17. Cf. « La fiction mot à mot », p. 74.
18. On ne résiste pas au plaisir de citer ici un exemple qui, de la part de linguistes, trahit un singulier amour de la langue maternelle et définit parfaitement a contrario la visée de la poétique simonienne : « Tous les mots sont classés, dans notre esprit, en familles. Il faut bien distinguer des familles réelles des familles historiques, que l’on trouve dans les dictionnaires étymologiques. On verra pêle-mêle, dans ces ouvrages : œuvre, opérer, ouvrer, manœuvre, ouvrier, ouvroir, ouvrage, opération. Les enfants qui apprennent cette liste risquent de croire que les ouvriers travaillent dans des ouvroirs ou qu’ils font des ouvrages. En réalité, ces mots sont absolument séparés ; un ouvrier, dans une usine, fait son travail ; une jeune fille, dans un ouvroir, fait de la lingerie ; un professeur, dans son cabinet, compose un ouvrage » (Brunot et Bruneau, Précis de grammaire historique, p. 156, cité à l’article « Famille » du Grand Robert).
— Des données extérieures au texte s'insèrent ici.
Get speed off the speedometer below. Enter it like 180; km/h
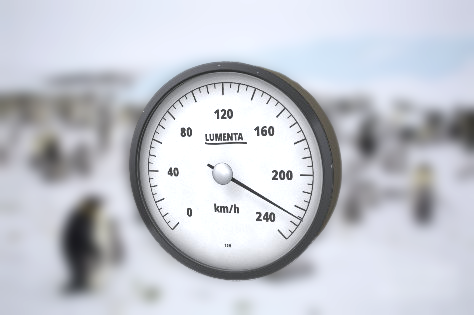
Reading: 225; km/h
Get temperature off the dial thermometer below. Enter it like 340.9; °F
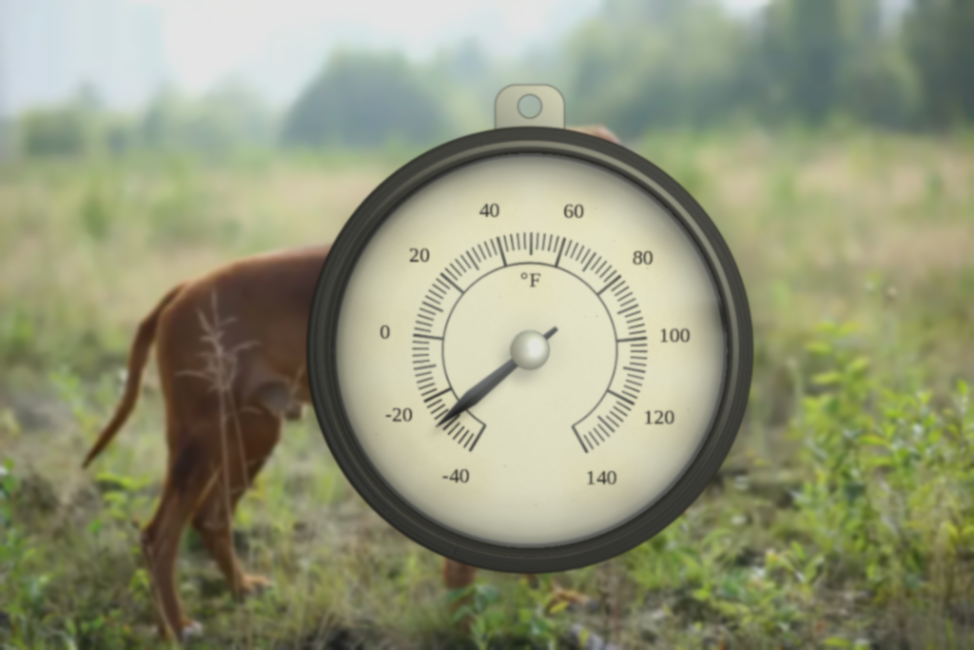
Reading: -28; °F
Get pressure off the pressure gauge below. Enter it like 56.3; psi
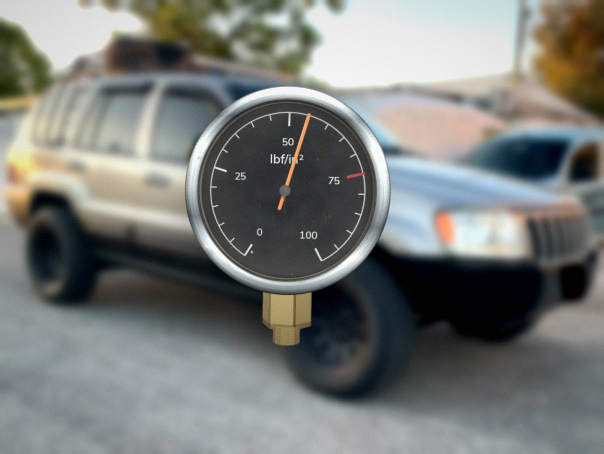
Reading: 55; psi
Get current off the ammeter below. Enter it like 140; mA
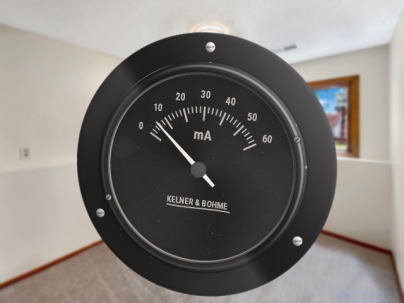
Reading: 6; mA
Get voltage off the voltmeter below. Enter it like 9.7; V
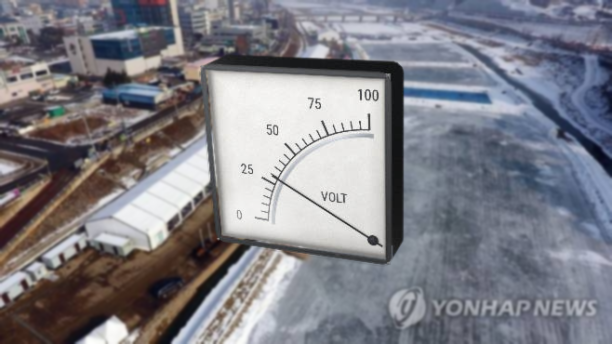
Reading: 30; V
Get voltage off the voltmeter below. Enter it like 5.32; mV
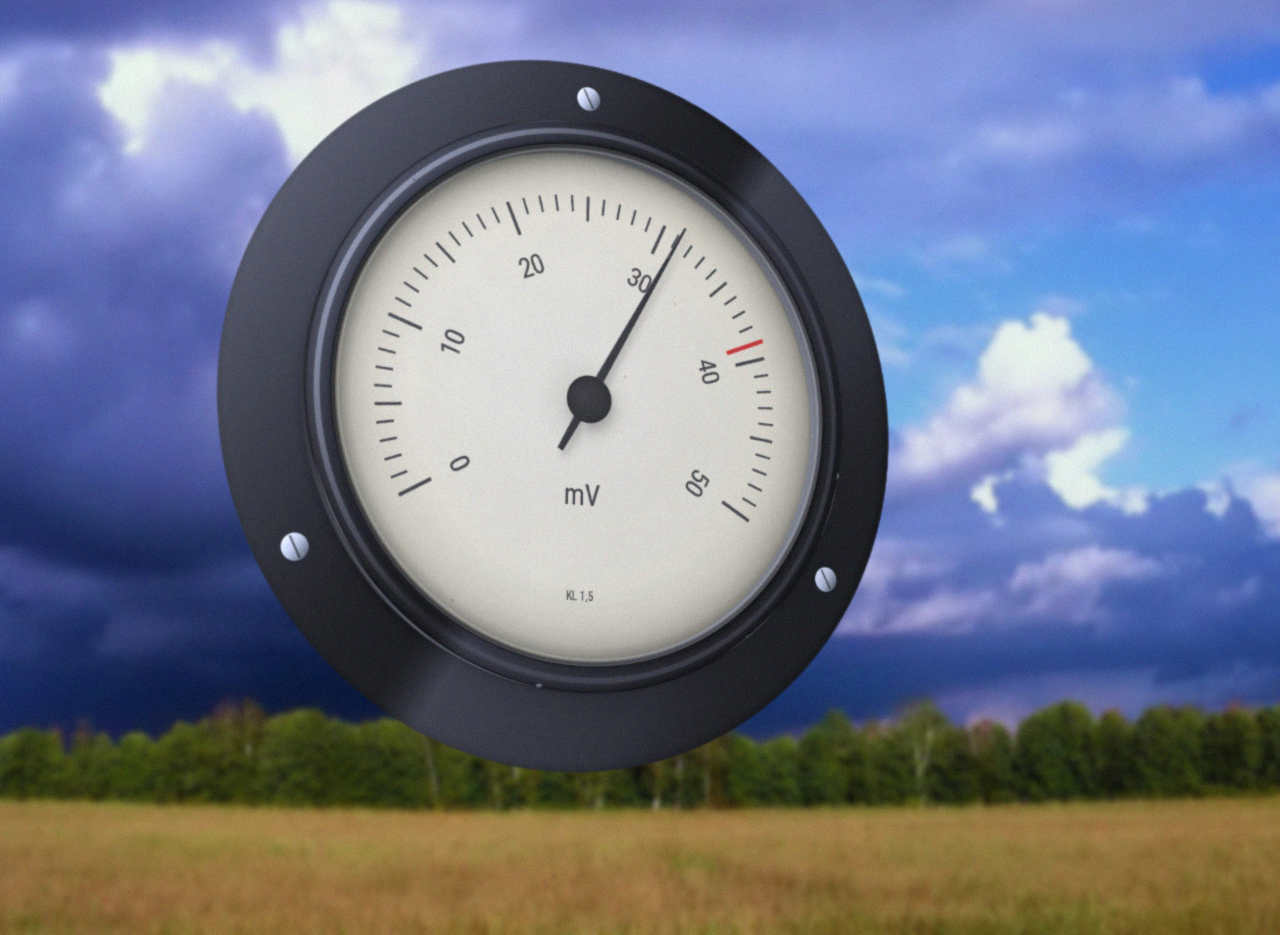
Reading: 31; mV
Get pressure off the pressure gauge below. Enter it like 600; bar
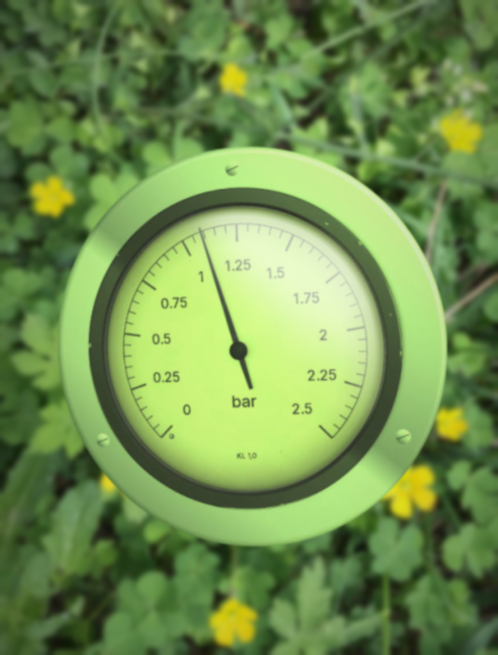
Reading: 1.1; bar
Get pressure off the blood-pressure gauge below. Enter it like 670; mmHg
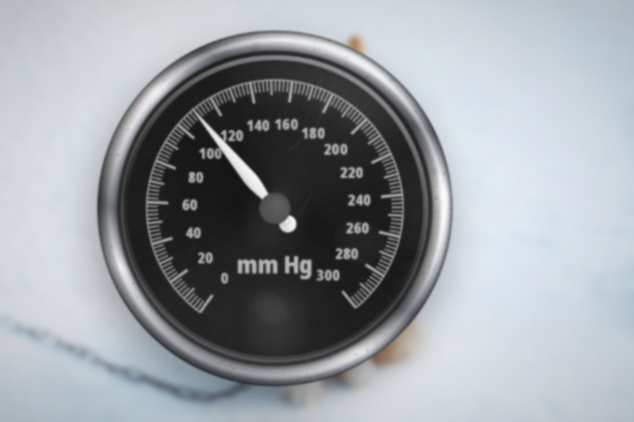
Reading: 110; mmHg
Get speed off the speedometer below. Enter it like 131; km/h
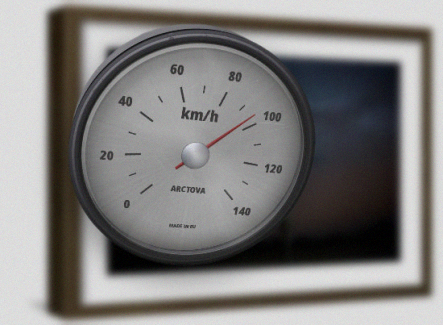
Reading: 95; km/h
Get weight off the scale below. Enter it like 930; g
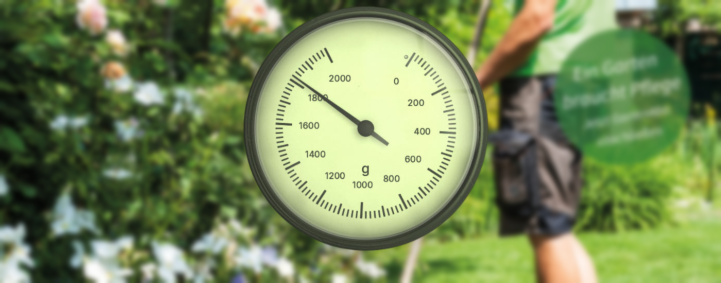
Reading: 1820; g
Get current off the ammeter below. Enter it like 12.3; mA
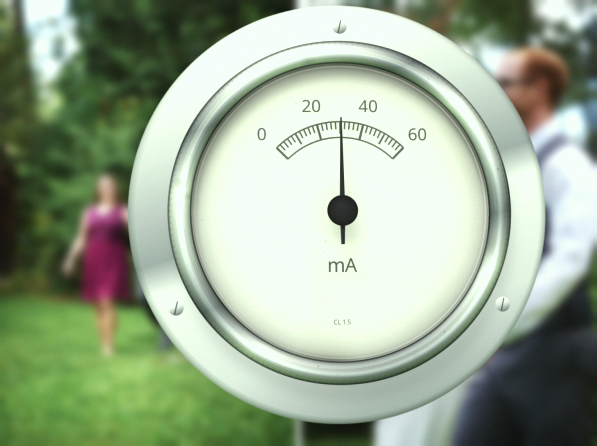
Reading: 30; mA
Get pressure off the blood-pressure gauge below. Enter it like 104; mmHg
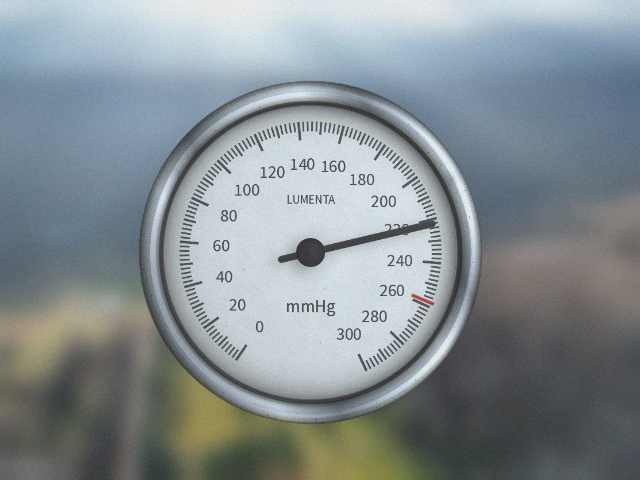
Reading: 222; mmHg
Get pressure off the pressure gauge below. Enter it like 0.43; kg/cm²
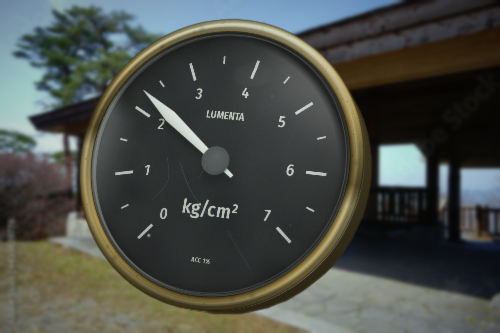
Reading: 2.25; kg/cm²
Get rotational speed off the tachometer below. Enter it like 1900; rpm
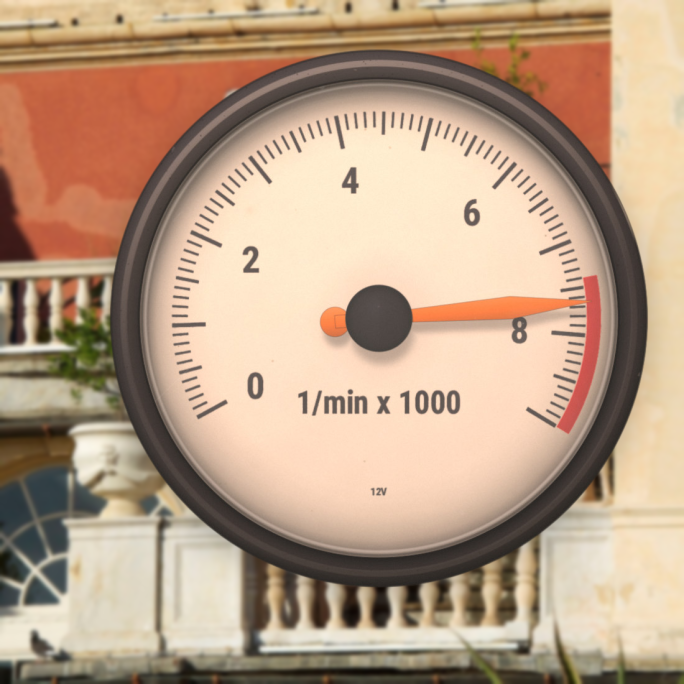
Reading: 7650; rpm
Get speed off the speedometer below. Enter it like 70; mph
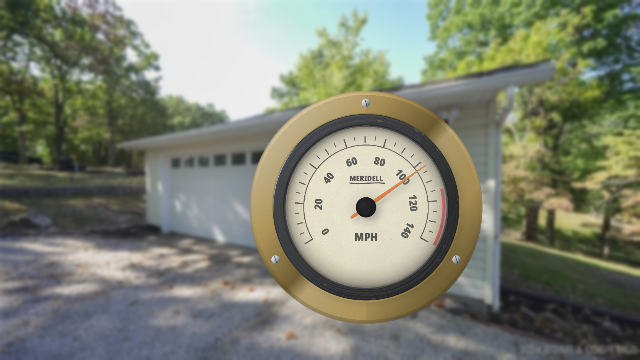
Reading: 102.5; mph
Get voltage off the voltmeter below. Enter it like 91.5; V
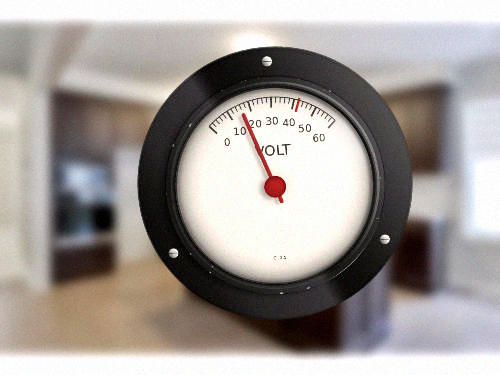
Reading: 16; V
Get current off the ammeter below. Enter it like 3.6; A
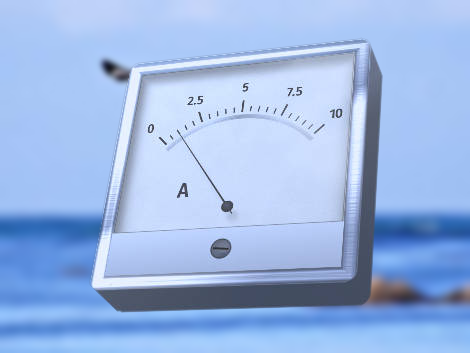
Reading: 1; A
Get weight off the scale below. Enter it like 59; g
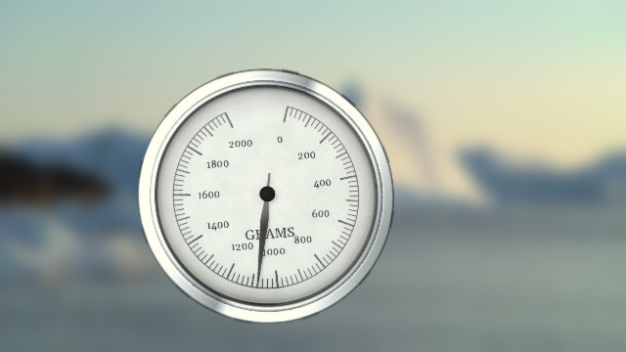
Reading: 1080; g
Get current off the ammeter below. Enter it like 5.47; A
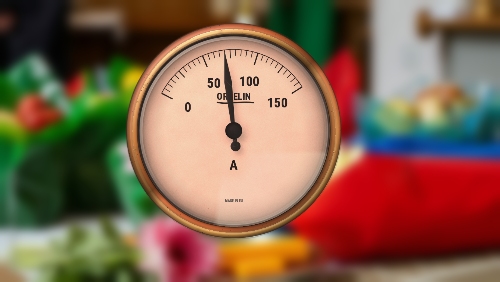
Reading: 70; A
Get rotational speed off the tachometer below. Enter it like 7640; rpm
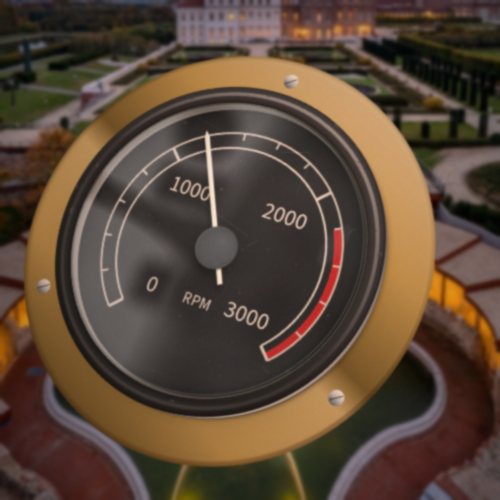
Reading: 1200; rpm
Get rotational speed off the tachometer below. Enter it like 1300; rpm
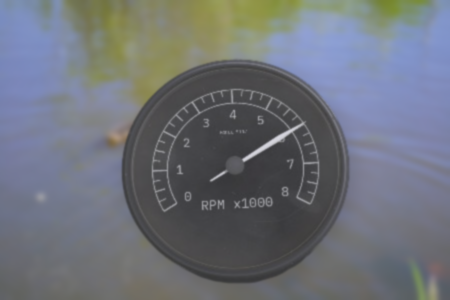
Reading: 6000; rpm
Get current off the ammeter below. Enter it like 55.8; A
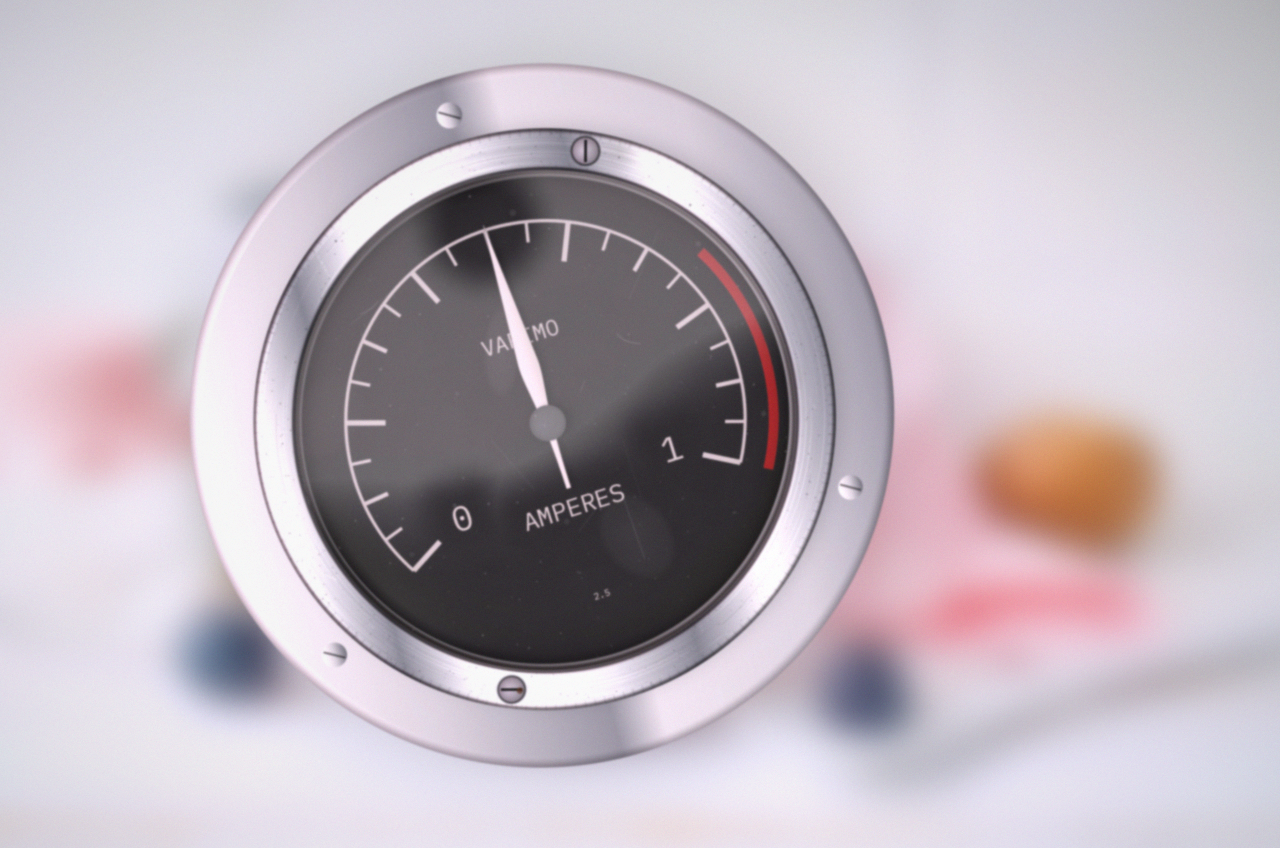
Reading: 0.5; A
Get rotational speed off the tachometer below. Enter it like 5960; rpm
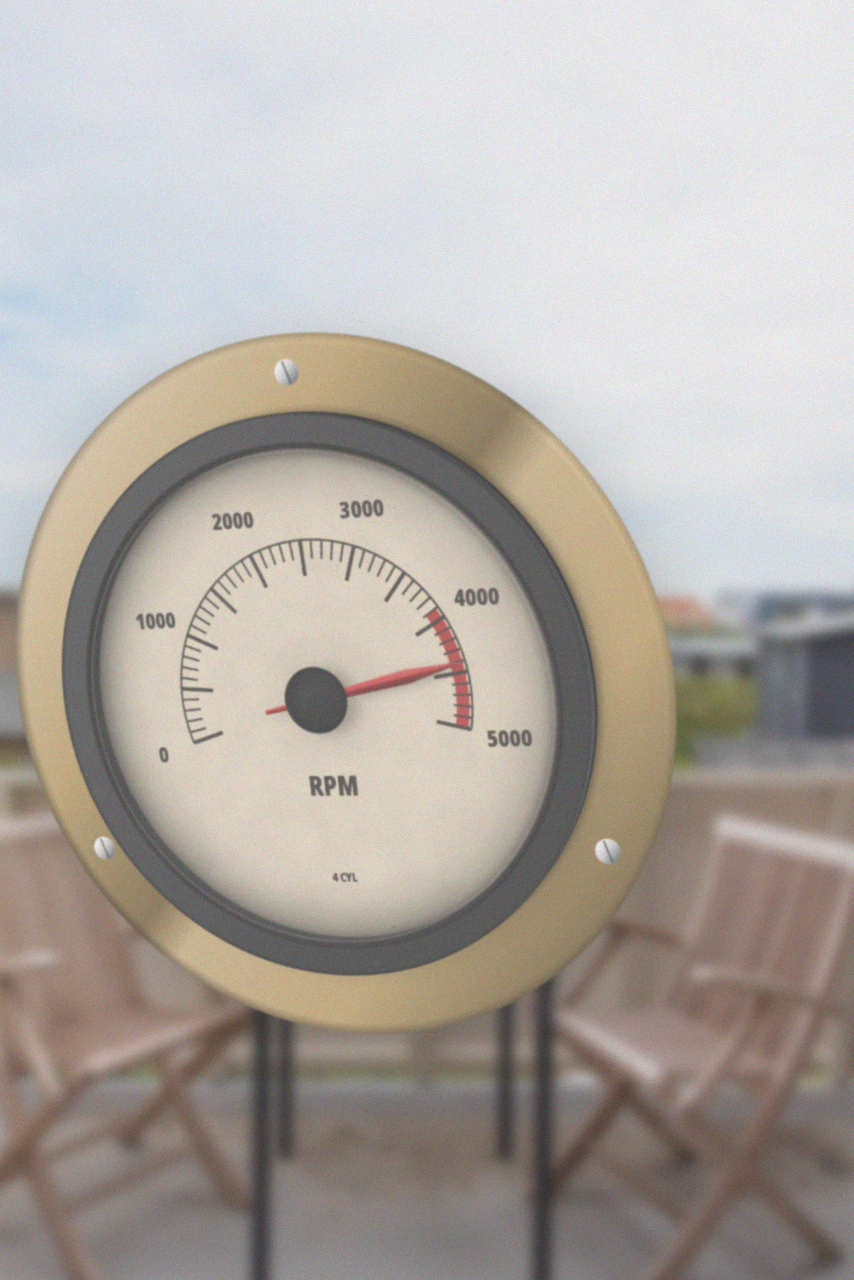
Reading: 4400; rpm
19. Rappelons la célèbre ouverture du texte que Mallarmé dédie à Villiers de l’Isle-Adam (Œuvres complètes, Pléiade, 1965, p. 481) : « Sait-on ce que c’est qu’écrire ? Une ancienne et très vague mais jalouse pratique, dont gît le sens au mystère du cœur. Qui l’accomplit, intégralement, se retranche. Autant, par ouï-dire, que rien existe et soi, spécialement, au reflet de la divinité éparse : c’est, ce jeu insensé d’écrire, s’arroger, en vertu d’un doute – la goutte d’encre apparentée à la nuit sublime – quelque devoir de tout recréer, avec des réminiscences, pour avérer qu’on est bien là où l’on doit être (parce que, permettez-moi d’exprimer cette appréhension, demeure une incertitude). Un à un, chacun de nos orgueils, les susciter, dans leur antériorité et voir. Autrement, si ce n’était cela, une sommation au monde qu’il égale sa hantise à de riches postulats chiffrés, en tant que sa loi, sur le papier blême de tant d’audace – je crois, vraiment, qu’il y aurait duperie, à presque le suicide. »
20. Préface à Orion aveugle.
21. Dans la deuxième note qu’il consacre à Claude Simon, Merleau-Ponty écrit en effet ceci : « Le langage de Claude Simon, Butor (le participe présent, les phrases interrompues, le vocatif de La Modification) signifie un certain rapport à soi. On ne lit plus Je ou Il ; il naît des personnes intermédiaires, une 1re-2e personne, des modes intermédiaires (participe présent à valeur de « simultanéité »). Ceci ne se comprend absolument pas soit dans conception classique du Je pense soit dans conception de l’ipséité comme néantisation : car alors le cercle de l’ipséité je le tiens, je le trace. – Ces usages du langage ne se comprennent que si le langage est un être, un monde, que si c’est la Parole qui est le cercle » (Entretiens, numéro consacré à Claude Simon, p. 43).
22. La formule est de H. R. Jauss. Cf. « La jouissance esthétique », Poétique 39 (septembre 1979), p. 270.